= Style sheet (web development) =

Form of separation of content and presentation for web design

CSS

A web style sheet is a form of separation of content and presentation for web design in which the markup (i.e., HTML or XHTML) of a webpage contains the page's semantic content and structure, but does not define its visual layout (style). Instead, the style is defined in an external style sheet file using a style sheet language such as CSS or XSLT. This design approach is identified as a "separation" because it largely supersedes the antecedent methodology in which a page's markup defined both style and structure.

The philosophy underlying this methodology is a specific case of separation of concerns.

==Benefits==
Separation of style and content has advantages, but has only become practical after improvements in popular web browsers' CSS implementations.

===Speed===
Overall, users experience of a site utilising style sheets will generally be quicker than sites that do not use the technology. ‘Overall’ as the first page will probably load more slowly – because the style sheet AND the content will need to be transferred. Subsequent pages will load faster because no style information will need to be downloaded – the CSS file will already be in the browser’s cache.

===Maintainability===
Holding all the presentation styles in one file can reduce the maintenance time and reduces the chance of error, thereby improving presentation consistency. For example, the font color associated with a type of text element may be specified — and therefore easily modified — throughout an entire website simply by changing one short string of characters in a single file. The alternative approach, using styles embedded in each individual page, would require a cumbersome, time consuming, and error-prone edit of every file.

===Accessibility===
Sites that use CSS with either XHTML or HTML are easier to tweak so that they appear similar in different browsers (Chrome, Internet Explorer, Mozilla Firefox, Opera, Safari, etc.).

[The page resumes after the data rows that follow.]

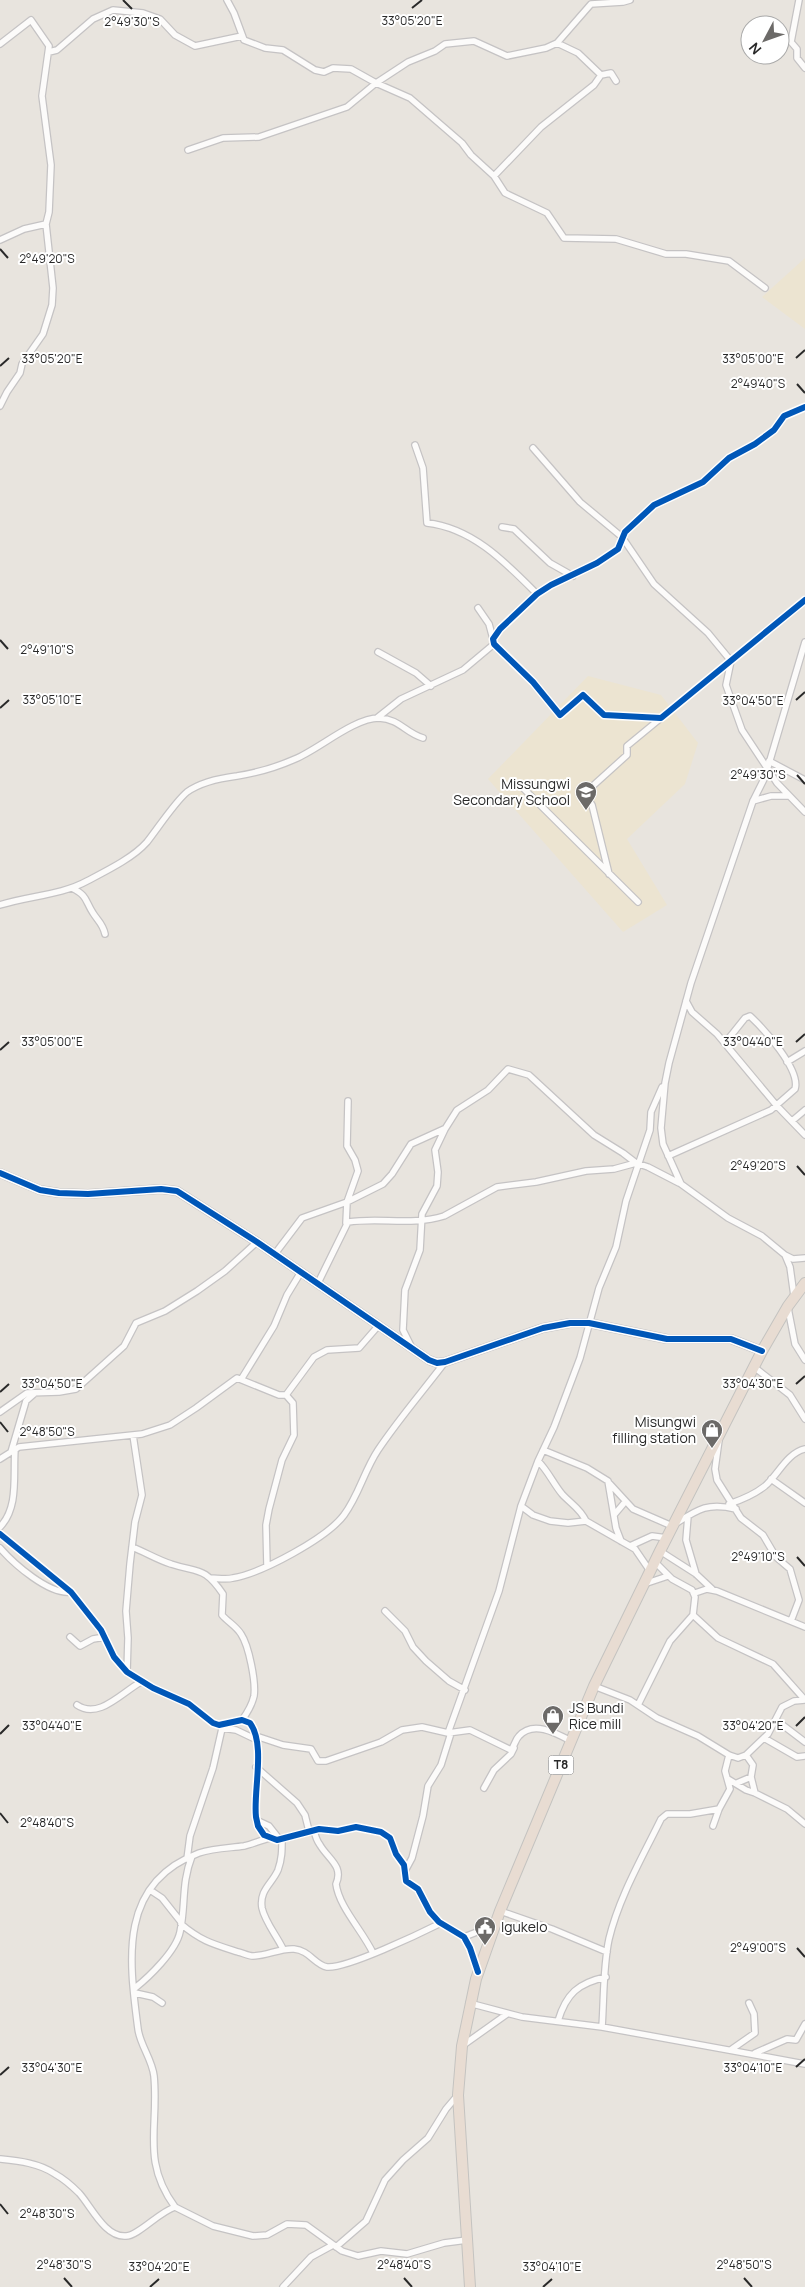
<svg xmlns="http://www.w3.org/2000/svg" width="805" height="2287" viewBox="0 0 805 2287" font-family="Manrope,sans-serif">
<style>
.education{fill:#ece4d1}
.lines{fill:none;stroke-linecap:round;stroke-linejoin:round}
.street-casing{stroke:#c5c3c4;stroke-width:8}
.secondary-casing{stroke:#c5c3c4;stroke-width:10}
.highway-casing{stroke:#c4c3c0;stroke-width:12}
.street{stroke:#fcfbfa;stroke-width:5.5}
.secondary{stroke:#fcfbfa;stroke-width:8}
.highway{stroke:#e8dcd2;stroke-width:10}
.cycleway-casing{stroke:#fff;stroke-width:9}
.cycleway{stroke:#0057b8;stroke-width:6}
.ticks{fill:none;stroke:#292929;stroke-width:2}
.labels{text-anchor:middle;stroke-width:4;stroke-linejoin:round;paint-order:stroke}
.shield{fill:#fff;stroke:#696969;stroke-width:1}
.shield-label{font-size:12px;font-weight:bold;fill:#292929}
.poi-label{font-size:14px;fill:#292929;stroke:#fff;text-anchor:end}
.ticks-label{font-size:12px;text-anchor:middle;fill:#292929;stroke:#fff;stroke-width:4;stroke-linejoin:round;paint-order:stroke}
</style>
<rect width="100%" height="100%" fill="#e8e4de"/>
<path class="education" d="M 805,258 L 805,329 L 762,297 Z
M 588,676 L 661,695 L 698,743 L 685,784 L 627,839 L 667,905 L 623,932 L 488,779 Z"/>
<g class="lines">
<g class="street-casing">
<path id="street" d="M 227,0 L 234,13 L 244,40 L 265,48 L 283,50 L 315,70 L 324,72 L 333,68 L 351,69 L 376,83 L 408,62 L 435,51 L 445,44 L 474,41 L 507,56 L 546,48 L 557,43 L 591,4 L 623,2 L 630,0
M 799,0 L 791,42 L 797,49 L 797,58 L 805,68
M 557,43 L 578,53 L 601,75
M 0,44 L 31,20 L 49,46 L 42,96 L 51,165 L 49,212 L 46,224 L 53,288 L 52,305 L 43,334 L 22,364 L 20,373 L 7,392 L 0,406
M 49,52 L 57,50 L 93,19 L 113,10 L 143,13 L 160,19 L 175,35 L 195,46 L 242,36
M 188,150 L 223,138 L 259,137 L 347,107 L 376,83 L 410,98 L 462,143 L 471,155 L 494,176 L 505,193 L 547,213 L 564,238 L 616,239 L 666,254 L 686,254 L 729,261 L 765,288
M 494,176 L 541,127 L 594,85 L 601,75 L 611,73 L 616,81
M 0,240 L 24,229 L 46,224
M 805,407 L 784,416 L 774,430 L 755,444 L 729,458 L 703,482 L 654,505 L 625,532 L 618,549 L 597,563 L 551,585 L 537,594 L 500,629 L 493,639 L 494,644 L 533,682 L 560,715 L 583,695 L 604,715 L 661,718 L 805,600
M 415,445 L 423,468 L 427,523 C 473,528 506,563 537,594
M 533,448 L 580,502 L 622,537 L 654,584 L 708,633 L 731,661 L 726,685 L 742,730 L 777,783 L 805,812
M 502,527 L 514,529 L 550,563 L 573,576
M 478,608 L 489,624 L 493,639
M 378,652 L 416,673 L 431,686
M 377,718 L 401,699 L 463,670 L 494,644
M 769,761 L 805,780
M 523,788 L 638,902
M 753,801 L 771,796 L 788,796
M 609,874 L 592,805 L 586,796 L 586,792 L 627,755 L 627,746 L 661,718
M 72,888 C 88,896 85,901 93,913 C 98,921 103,924 105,934
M 0,905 C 28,896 62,895 87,881 C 106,871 133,858 147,842 C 158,828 175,802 187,792 C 201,782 221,778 237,776 C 256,773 277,767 295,759 C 319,749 354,718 379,718 C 400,719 405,733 423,738
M 686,1001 L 692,1012 L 717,1034 L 777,1106 L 805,1135
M 787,1062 L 805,1051
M 792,1121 L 805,1110
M 668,1156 L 771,1110 L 795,1089 C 801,1070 764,1029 750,1016 L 745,1018 L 725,1043
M 346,1223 L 347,1202 L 358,1171 L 355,1160 L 347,1146 L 348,1101
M 274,1255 L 302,1218 L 347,1202 L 383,1184 L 392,1174 L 411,1144 L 444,1129
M 785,1255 L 793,1259 L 805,1258
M 318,1283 L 348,1222 C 379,1217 412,1226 444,1216 L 497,1187 L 536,1182 L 586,1171 L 614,1169 L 636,1163 L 648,1167 L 679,1183
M 794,1296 L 790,1267 L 785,1255 L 762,1236 L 728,1218 L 681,1184 L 663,1144 L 661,1128 L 665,1083 L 669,1063 L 691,983 L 753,801 L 765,777 L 805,642
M 788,1308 L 795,1344 L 805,1360
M 411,1346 L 403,1330 L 405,1290 L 420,1250 L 422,1214 L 437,1186 L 438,1172 L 435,1150 L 445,1129 L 457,1110 L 488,1090 L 508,1069 L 529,1075 L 594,1135 L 623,1153 L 636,1163
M 754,1367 L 790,1395 L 805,1419
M 242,1378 L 274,1326 L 287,1295 L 301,1272
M 0,1412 L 27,1393 L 59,1392 L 76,1389 L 124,1346 L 136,1323 L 165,1311 L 197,1291 L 225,1271 L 257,1242
M 719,1440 L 715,1469 L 717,1480 L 741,1518 L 763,1535 L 776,1557 L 790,1569 L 799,1600 L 791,1621
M 543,1450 L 587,1468 L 608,1481 L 616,1528 L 621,1541
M 11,1452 L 26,1401 L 35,1393
M 0,1459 L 19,1447 L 142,1434 L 170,1425 L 196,1408 L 237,1378 L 279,1395 L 286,1395 L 314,1357 L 327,1350 L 359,1348 L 379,1325
M 538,1461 C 548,1471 553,1483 562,1494 C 571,1504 580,1508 586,1521
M 771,1479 L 805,1503
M 610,1484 L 633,1509 L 672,1526 C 697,1510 706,1502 736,1509
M 729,1504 C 741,1500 755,1494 765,1486 C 778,1475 787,1453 805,1449
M 521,1506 L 533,1515 L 550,1521 L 568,1523 L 586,1521 L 635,1549 L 650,1571
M 614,1515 L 625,1502
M 688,1516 L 686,1540 L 696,1574
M 0,1527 C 19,1507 13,1476 15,1450
M 0,1534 L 71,1592 L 101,1630 L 114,1657 L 127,1672 L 153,1688 L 189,1704 L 213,1723 L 219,1725 L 242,1720 L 250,1723 C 266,1745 253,1791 256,1817 L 258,1826 L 264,1835 L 277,1840 L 319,1829 L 338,1831 L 356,1827 L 381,1832 L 390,1838 L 396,1854 L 404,1865 L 406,1881 L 418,1889 L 430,1912 L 439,1922 L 464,1937 L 470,1948 L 478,1972
M 630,1546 L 652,1536 L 667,1538
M 132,1547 C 145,1552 158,1560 171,1564 C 198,1573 204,1566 223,1594 L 222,1615 C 228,1622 236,1626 241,1634 C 249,1646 256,1682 254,1696 C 252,1705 247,1713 242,1720
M 0,1548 C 14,1564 49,1595 71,1592
M 660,1551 L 696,1574 L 712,1589
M 267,1566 L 266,1525 L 269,1509 L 282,1460 L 294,1435 L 293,1403 L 286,1395
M 210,1578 C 217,1578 226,1580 233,1578 C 262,1573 327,1538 344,1515 C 359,1495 364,1471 378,1450 C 398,1420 423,1391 445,1362
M 644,1584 L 668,1576
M 695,1593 L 707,1589 L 717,1591 L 805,1627
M 385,1611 L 405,1631 L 413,1647 L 426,1661 L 449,1681 L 465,1690
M 693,1615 L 718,1638 L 773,1664 L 805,1700
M 70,1637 L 80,1646 L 93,1639 L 105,1637
M 127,1672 L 128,1638 L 126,1611 L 130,1564 L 135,1522 L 142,1495 L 133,1435
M 594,1686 L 630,1700 L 657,1718 L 698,1736 L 729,1755 L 738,1758 L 746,1755 L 768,1734 L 782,1707 L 794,1701 L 805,1700
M 77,1705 C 99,1720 122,1692 141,1682
M 638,1705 L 670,1641 L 693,1615 L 695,1597 L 692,1590 L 672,1579 L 655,1562
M 776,1720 L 805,1742
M 222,1728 L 236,1730 L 257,1740
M 448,1733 L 499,1591 L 521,1506 L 538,1461 L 554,1427 L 580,1358 L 599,1288 L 616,1247 L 626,1201 L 650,1130 L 651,1112 L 662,1087
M 256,1736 L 283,1745 L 311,1749 L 318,1761 L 326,1761 L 381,1742 L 402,1730 L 422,1727 L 448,1733 L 470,1730 L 511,1750 C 515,1745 515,1740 519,1736 C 533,1720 556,1733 571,1741
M 764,1738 L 797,1757 L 805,1756
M 746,1755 L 753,1765 L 751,1777 L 755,1793 L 787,1809 L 805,1824
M 256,1767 L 297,1803 L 305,1815 L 309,1831
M 728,1779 L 746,1790 L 755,1793
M 737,1783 L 751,1777
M 484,1788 L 494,1770 L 511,1754 L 514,1748
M 256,1820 L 269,1826 L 280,1840
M 713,1826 L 719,1809 L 730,1789 L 725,1771 L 729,1755
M 314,1830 C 315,1835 317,1841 320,1845 C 328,1859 344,1866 336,1884 C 339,1907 362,1930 373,1953
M 282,1839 C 282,1850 282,1859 278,1870 C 272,1884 259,1890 262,1908 C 265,1922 277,1936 283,1949
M 187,1859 L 190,1836 L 213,1768 L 223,1724
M 405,1871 L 412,1858 L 423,1816 L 428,1786 L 441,1765 L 451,1733
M 150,1890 L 162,1898 L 181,1922
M 500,1911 L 552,1929 L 607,1952
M 181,1924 C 201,1941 213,1944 238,1952 C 243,1953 248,1956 253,1956 C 267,1956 280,1948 294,1949 C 309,1950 315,1965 327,1967 C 346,1969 421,1933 441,1923
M 464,1937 L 495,1925
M 135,1988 C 149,1977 176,1951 180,1932 C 186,1905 181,1884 192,1856
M 135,1993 L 153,1997 L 162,2003
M 469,2003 L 522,2017 L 602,2027 L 805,2064
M 558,2021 C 566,1994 578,1983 606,1977
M 602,2027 C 604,1999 603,1967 609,1939 C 619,1897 642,1858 661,1819 L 667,1814 L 690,1814 L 719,1809
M 462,2046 L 507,2014
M 732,2049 L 755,2033 L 754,2014 L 749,2003
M 755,2053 L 787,2039 L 796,2040 L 805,2024
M 0,2159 C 19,2161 39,2163 55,2174 C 64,2179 72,2186 79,2193 C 91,2206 105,2238 126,2236 C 138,2236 159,2212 175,2207 L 213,2226 L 253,2236 L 267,2235 L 287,2224 L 306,2225 L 342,2251 L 358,2256 L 381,2251 L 407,2254 L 444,2243 L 467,2240
M 175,2207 C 141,2161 159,2127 154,2076 C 152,2059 140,2045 138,2029 C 129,1960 118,1883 199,1853 C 214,1848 229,1848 244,1846 C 253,1844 261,1840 270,1838
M 336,2247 L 366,2221 L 385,2180 L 403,2160 L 428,2138 L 446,2109 L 457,2096
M 283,2287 L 311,2257 L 333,2245"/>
</g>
<g class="secondary-casing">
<path id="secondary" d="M 0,1173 L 40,1190 L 59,1193 L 88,1194 L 161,1189 L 177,1191 L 257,1242 L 429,1360 L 437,1363 L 445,1362 L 543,1328 L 570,1323 L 589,1323 L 667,1339 L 731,1339 L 762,1351"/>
</g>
<g class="highway-casing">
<path id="highway" d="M 470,2287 L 458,2095 L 462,2046 L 476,1979 L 500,1911 L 594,1686 L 660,1551 L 762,1351 L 788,1306 L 805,1283"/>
</g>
<use href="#street" class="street"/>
<use href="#secondary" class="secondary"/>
<use href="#highway" class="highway"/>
<g class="cycleway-casing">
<path id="cycleway" d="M 805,407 L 784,416 L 774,430 L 755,444 L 729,458 L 703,482 L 654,505 L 625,532 L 618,549 L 597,563 L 551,585 L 537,594 L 500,629 L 493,639 L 494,644 L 533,682 L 560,715 L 583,695 L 604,715 L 661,718 L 805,600
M 0,1173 L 40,1190 L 59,1193 L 88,1194 L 161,1189 L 177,1191 L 257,1242 L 429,1360 L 437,1363 L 445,1362 L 543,1328 L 570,1323 L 589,1323 L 667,1339 L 731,1339 L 762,1351
M 0,1534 L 71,1592 L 101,1630 L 114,1657 L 127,1672 L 153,1688 L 189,1704 L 213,1723 L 219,1725 L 242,1720 L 250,1723 C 266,1745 253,1791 256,1817 L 258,1826 L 264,1835 L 277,1840 L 319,1829 L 338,1831 L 356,1827 L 381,1832 L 390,1838 L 396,1854 L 404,1865 L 406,1881 L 418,1889 L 430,1912 L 439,1922 L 464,1937 L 470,1948 L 478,1972"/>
</g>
<use href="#cycleway" class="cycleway"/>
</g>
<path class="ticks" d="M 123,0 L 132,9M 412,8 L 422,0M 0,249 L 8,258M 796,358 L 805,350M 0,366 L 9,358M 797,384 L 805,393M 0,640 L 8,649M 796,700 L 805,692M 0,708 L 9,700M 797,775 L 805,784M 796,1042 L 805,1034M 0,1050 L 9,1042M 797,1166 L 805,1175M 796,1384 L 805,1376M 0,1392 L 9,1384M 0,1422 L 8,1432M 797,1557 L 805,1566M 796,1726 L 805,1717M 0,1734 L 9,1725M 0,1813 L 8,1823M 797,1948 L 805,1957M 796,2067 L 805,2059M 0,2075 L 9,2067M 0,2204 L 8,2214M 64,2278 L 72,2287M 404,2278 L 412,2287M 744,2278 L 752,2287M 150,2287 L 159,2279M 543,2287 L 552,2279"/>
<defs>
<g id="school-pin" transform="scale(1.125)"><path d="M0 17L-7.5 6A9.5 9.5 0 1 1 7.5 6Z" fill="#6c6a68" stroke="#fff"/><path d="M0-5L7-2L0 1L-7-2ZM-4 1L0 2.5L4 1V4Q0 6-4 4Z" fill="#fff"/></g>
<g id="shop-pin" transform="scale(1.125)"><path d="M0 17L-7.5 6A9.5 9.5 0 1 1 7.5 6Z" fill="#6c6a68" stroke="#fff"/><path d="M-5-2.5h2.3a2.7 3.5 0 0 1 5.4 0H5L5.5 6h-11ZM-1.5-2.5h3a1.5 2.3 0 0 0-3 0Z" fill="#fff"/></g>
<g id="civic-pin" transform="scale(1.125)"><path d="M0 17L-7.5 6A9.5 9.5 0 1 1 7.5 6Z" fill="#6c6a68" stroke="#fff"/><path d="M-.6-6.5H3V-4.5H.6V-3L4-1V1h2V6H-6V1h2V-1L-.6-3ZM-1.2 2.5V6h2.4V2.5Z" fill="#fff"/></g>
</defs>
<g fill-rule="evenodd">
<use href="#school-pin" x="586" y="792"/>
<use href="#shop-pin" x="712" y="1430"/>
<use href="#shop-pin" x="553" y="1716"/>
<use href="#civic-pin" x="485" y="1927"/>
</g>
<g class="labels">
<rect class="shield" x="548.5" y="1755.5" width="25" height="19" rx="4"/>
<g class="shield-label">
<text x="561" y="1769">T8</text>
</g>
<g class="poi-label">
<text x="570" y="789">Missungwi<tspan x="570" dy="16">Secondary School</tspan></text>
<text x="696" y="1427">Misungwi<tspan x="696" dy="16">filling station</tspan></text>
<text x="569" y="1713" text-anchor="start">JS Bundi<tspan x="569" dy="16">Rice mill</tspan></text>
<text x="501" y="1932" text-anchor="start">Igukelo</text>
</g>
</g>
<g class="ticks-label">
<text x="412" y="25">33°05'20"E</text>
<text x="132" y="26">2°49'30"S</text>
<text x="47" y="263">2°49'20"S</text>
<text x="52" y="363">33°05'20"E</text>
<text x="753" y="363">33°05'00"E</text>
<text x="758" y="388">2°49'40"S</text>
<text x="47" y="654">2°49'10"S</text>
<text x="52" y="704">33°05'10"E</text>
<text x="753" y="705">33°04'50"E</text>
<text x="758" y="779">2°49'30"S</text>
<text x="52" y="1046">33°05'00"E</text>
<text x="753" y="1046">33°04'40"E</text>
<text x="758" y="1170">2°49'20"S</text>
<text x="52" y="1388">33°04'50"E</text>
<text x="753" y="1388">33°04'30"E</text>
<text x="47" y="1436">2°48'50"S</text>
<text x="758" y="1561">2°49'10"S</text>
<text x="52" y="1730">33°04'40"E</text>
<text x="753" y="1730">33°04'20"E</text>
<text x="47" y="1827">2°48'40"S</text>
<text x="758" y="1952">2°49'00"S</text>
<text x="52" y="2072">33°04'30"E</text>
<text x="753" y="2072">33°04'10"E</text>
<text x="47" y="2218">2°48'30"S</text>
<text x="64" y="2269">2°48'30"S</text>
<text x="404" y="2269">2°48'40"S</text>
<text x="744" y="2269">2°48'50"S</text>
<text x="159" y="2271">33°04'20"E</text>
<text x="552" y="2271">33°04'10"E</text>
</g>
<g transform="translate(765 40) rotate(229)"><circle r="24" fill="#ffffff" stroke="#a9a9a9"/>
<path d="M0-4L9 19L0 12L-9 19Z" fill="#6c6a68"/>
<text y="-8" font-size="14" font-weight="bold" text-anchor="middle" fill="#292929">N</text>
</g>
</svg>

Sites using CSS "degrade gracefully" in browsers unable to display graphical content, such as Lynx, or those so very old that they cannot use CSS. Browsers ignore CSS that they do not understand, such as CSS 3 statements. This enables a wide variety of user agents to be able to access the content of a site even if they cannot render the style sheet or are not designed with graphical capability in mind. For example, a browser using a refreshable braille display for output could disregard layout information entirely, and the user would still have access to all page content.

===Customization===

If a page's layout information is stored externally, a user can decide to disable the layout information entirely, leaving the site's bare content still in a readable form. Site authors may also offer multiple style sheets, which can be used to completely change the appearance of the site without altering any of its content.

Most modern web browsers also allow the user to define their own style sheet, which can include rules that override the author's layout rules. This allows users, for example, to bold every hyperlink on every page they visit. Browser extensions like Stylish and Stylus have been created to facilitate management of such user style sheets.

===Consistency===
Because the semantic file contains only the meanings an author intends to convey, the styling of the various elements of the document's content is very consistent. For example, headings, emphasized text, lists and mathematical expressions all receive consistently applied style properties from the external style sheet. Authors need not concern themselves with the style properties at the time of composition. These presentational details can be deferred until the moment of presentation.

===Portability===
The deferment of presentational details until the time of presentation means that a document can be easily re-purposed for an entirely different presentation medium with merely the application of a new style sheet already prepared for the new medium and consistent with elemental or structural vocabulary of the semantic document. A carefully authored document for a web page can easily be printed to a hard-bound volume complete with headers and footers, page numbers and a generated table of contents simply by applying a new style sheet.